In practice, one candidate is chosen in private by the Security Council without discussing with member states or publishing a list of candidates. It is UN Security Council practice that the five permanent members of the Security Council – the United States, the United Kingdom, France, Russia and China – have an effective veto over the selection during this stage of the process, though this is not explicitly mentioned in the United Nations Charter. The final candidate is then submitted to the General Assembly for ratification. No candidate has ever been rejected by the General Assembly.

The appointment of the first UN Secretary-General, Trygve Lie, in 1945 saw a different selection process to that of his successors. Following his recommendation by the Security Council, the General Assembly held a secret ballot which saw Lie elected with 46 votes to three. The General Assembly also took an atypically prominent role in the re-appointment process deciding to extend Lie's term by majority vote in light of the Security Council being unable to agree on a recommendation for the next Secretary-General.

==Recent Changes to the Selection Process==
The 1 for 7 Billion campaign has been advocating for changes to be made to the UN Secretary-General selection process since its launch in 2014. These changes include: formal nomination process with clear deadlines and job qualifications, a single, non-renewable seven-year term, engagement with the candidates and for the Security Council to nominate more than one candidate.

In September 2015, the British Government backed 1 for 7 Billion's proposed reforms for the selection process in a House of Lords debate on UN effectiveness. Petra Bayr, a member of the Austrian parliament, also tabled a motion in support of the 1 for 7 Billion campaign. In response, Mr. Sebastian Kurz, Austria's Foreign Minister, noted that the 1 for 7 Billion campaign's objectives were similar to those of the ACT group of Member States, of which Austria is a member.

In September 2015 the United Nations General Assembly passed Resolution 69/321 to ensure that the selection process of the Secretary-General is “guided by the principles of transparency and inclusiveness”.

Following this resolution, in December 2015 a letter was sent to all member states by the Presidents of the General Assembly and of the Security Council inviting them to nominate candidates for the role of Secretary-General, along with their credentials. General Assembly president Mogens Lykketoft has also planned public meetings in early 2016 for members to ask questions of the candidates.

To date, nine official candidates have been announced (in order of nomination): Srgjan Kerim, former UN General Assembly president; Vesna Pusić, Deputy Speaker of the Croatian Parliament; Igor Lukšić, Foreign Minister of Montenegro; Danilo Türk, former President of Slovenia; Irina Bokova, Director-General of UNESCO; Natalia Gherman, former Deputy Prime Minister of Moldova and Minister of Foreign Affairs; António Guterres, former UN High Commissioner for Refugees; Vuk Jeremic, former President of the UN General Assembly; and Helen Clark, former Prime Minister of New Zealand

In February 2016, 1 for 7 Billion started writing to all official candidates for the position of UN Secretary-General asking them to commit publicly to serving a single term of office and make the selection process open to public scrutiny.

==Structure==
The 1 for 7 Billion campaign is led by an informal steering committee, which consists of Avaaz, Friedrich-Ebert-Stiftung New York, United Nations Association - UK, and the World Federalist Movement.
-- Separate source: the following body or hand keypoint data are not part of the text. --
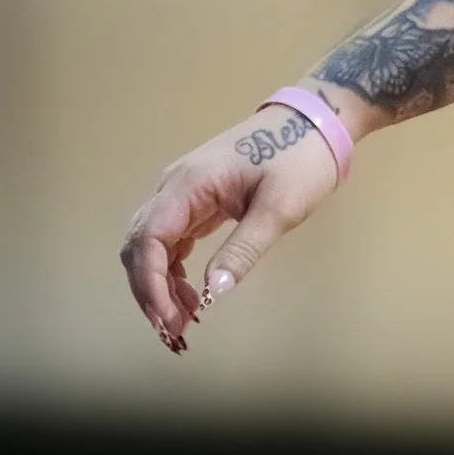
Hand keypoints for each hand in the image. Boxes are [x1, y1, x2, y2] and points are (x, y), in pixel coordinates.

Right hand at [120, 98, 356, 352]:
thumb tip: (213, 292)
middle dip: (149, 290)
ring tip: (184, 320)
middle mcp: (174, 188)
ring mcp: (183, 194)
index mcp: (187, 185)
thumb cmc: (299, 161)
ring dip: (159, 284)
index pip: (147, 239)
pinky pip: (171, 240)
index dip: (151, 283)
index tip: (169, 318)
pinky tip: (191, 296)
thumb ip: (243, 251)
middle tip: (174, 330)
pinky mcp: (197, 201)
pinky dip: (173, 271)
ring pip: (151, 245)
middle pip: (139, 244)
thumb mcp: (277, 210)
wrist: (314, 124)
It is supported by over 750 non-governmental organizations with an estimated reach of over 170 million people.

In addition to its own membership, 1 for 7 Billion collaborates with other civil society groups and UN member states engaged with this issue. 1 for 7 Billion has participated in events sponsored by the Elders group and the Accountability, Coherence, and Transparency (ACT) group of UN member states. It has also worked with Equality Now’s “Time for a Woman” campaign to encourage the candidacy of highly qualified women for the position of Secretary-General.